In 1987, second-year Lakehead University geology student Brad Wood made the type of discovery that all prospectors dream about. He had been hired by De Beers, a 120-year-old multinational diamond exploration, mining and marketing company, to search for diamonds in the James Bay Lowlands, 90 km west of the coastal community of Attawapiskat, in Northern Ontario, Canada.
In the middle of the summer, exploration teams are typically flown home for a break, but Wood stayed behind to look after the camp. His father joined him to do some fishing on the Attawapiskat River, where they stumbled upon a fist-sized diamond bearing kimberlite on the river’s shoreline.
That was the discovery that lead to the De Beers Victor Diamond Mine – the first diamond mine in Ontario.
Brad Wood, who is now the technical services manager at the mine, says he had no idea his discovery would eventually lead to a mine.

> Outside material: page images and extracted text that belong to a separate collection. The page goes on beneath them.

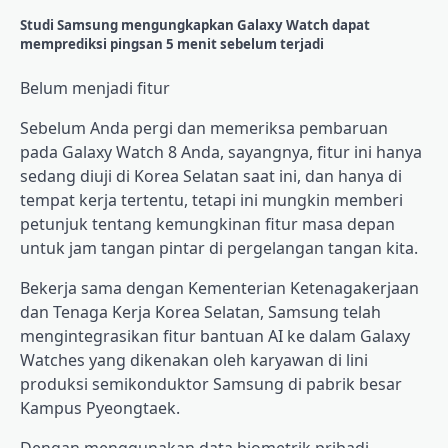
Studi Samsung mengungkapkan Galaxy Watch dapat
memprediksi pingsan 5 menit sebelum terjadi
Belum menjadi fitur
Sebelum Anda pergi dan memeriksa pembaruan
pada Galaxy Watch 8 Anda, sayangnya, fitur ini hanya
sedang diuji di Korea Selatan saat ini, dan hanya di
tempat kerja tertentu, tetapi ini mungkin memberi
petunjuk tentang kemungkinan fitur masa depan
untuk jam tangan pintar di pergelangan tangan kita.
Bekerja sama dengan Kementerian Ketenagakerjaan
dan Tenaga Kerja Korea Selatan, Samsung telah
mengintegrasikan fitur bantuan AI ke dalam Galaxy
Watches yang dikenakan oleh karyawan di lini
produksi semikonduktor Samsung di pabrik besar
Kampus Pyeongtaek.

“I knew what the odds were of finding a kimberlite, let alone finding diamonds in a kimberlite. There is only about 1 in 1,000 kimberlites that actually contains diamonds. There’s even less chance of finding a deposit that becomes a mine,” he says.
Further exploration uncovered a diamond-bearing kimberlite with a surface area of 15 hectares, and consisting of two pipes that coalesce at the surface: Victor Main and Victor Southwest.
Despite permitting delays and experiencing poor winter road conditions for a number of seasons, De Beers’ management pressed on to success. It also negotiated a groundbreaking Impact Benefit Agreement with the First Nation communities of the region, which will set the standard for other developments in the area.
What drives the operations at the Victor Mine is the outstanding quality of its diamonds. The final value of rough diamonds depends on four main factors: colour, clarity, shape or model and the weight of the individual stones.
“At Victor, the colour [of the diamonds] is exceptional and there is no other mine that comes close in terms of the high proportion of diamonds with good colour,” says Wood.
Over 95 per cent of the diamonds found at Victor are classified as either gem or near gem and, of those; about 95 per cent are of second colour or better. Their shape is also firstclass; almost half are classified as having either a Crystal or Sawable and contain little or no impurities. By comparison, the Letlhakane Mine in Botswana, which also produces high value diamonds, yields slightly under 80 per cent gem or near-gem by weight and Snap Lake (De Beers first mine outside Africa and Canada’s first fully underground diamond mine) just over 70 per cent. This means that the proportion of lower value non-gem diamonds found at Victor is less than one quarter of that seen at other high value mines.
Feasibility studies, environmental assessments and regulatory processes started in the late 1990s and were finally completed in late 2005. Construction of the mine started in February 2006 and further exploration continues to date because Victor is just one of 16 diamond-bearing kimberlite pipes in the area.
The geology of the Victor kimberlite is complex, comprising pyroclastic crater facies and hypabyssal facies and has a highly variable diamond grade.
“We had to quarry our own limestone and we needed to build roads and foundations to put concrete on. We had to build a small infrastructure and that took most of 2006,” said Tom Ormsby, Manager of Public and Corporate Affairs at the Victor Mine.
Derek Teevan, De Beers Manager of Government and Corporate Affairs, explains that the company follows a policy of maximizing local Aboriginal employment on its projects.
“Wherever possible, priority is given to the Attawapiskat First Nation followed by the other First Nation communities identified in the region. Contractors to the Victor Project are required to follow a similar policy and provide the necessary training to equip local people for employment. During the bidding process, contractors are required to demonstrate how they will train and employ people from the local communities, and also utilize local services and businesses,” says Teevan.
The value of First Nations contracts with the Victor mine is more than $165 million.
Victor Mine was officially opened at the end of July 2008. During its construction and early production phases, the mine’s workforce surpassed four million hours worked without a loss time injury. The mine, which is expected to produce 600,000 carats of diamonds annually for 12 years, is likely to have a positive impact on Ontario’s Gross Domestic Product (GDP) of $6.7 billion and to contribute $4.2 billion to the economy of Northern Ontario.
Source of Employment
Victor, located approximately 500 kilometres north of Timmins, has already provided employment for approximately 375-400 direct personnel, from office staff and management in Timmins to on-site miners, many of whom have decided to make Timmins their home. This has resulted in new housing construction, an increase in rental housing occupancy and an increase in all related services.
With the recognized multiplier of 3-1, there will be an additional 1,100 -1,200 indirect jobs created or retained because of the Victor mine operations.
At the site, facilities include an open pit mine, a processing plant, workshops, a warehouse, offices, fuel storage, a pit dewatering system, an accommodation complex and an airstrip. Support services include potable water, sewage treatment and waste management.
The Victor Project received stand alone ISO 14001 accreditation for its Environmental Management System (EMS) in 2006. This open pit mine has an expected life of 12 years and a total project life of 17 years, including revegetation and site reclamation.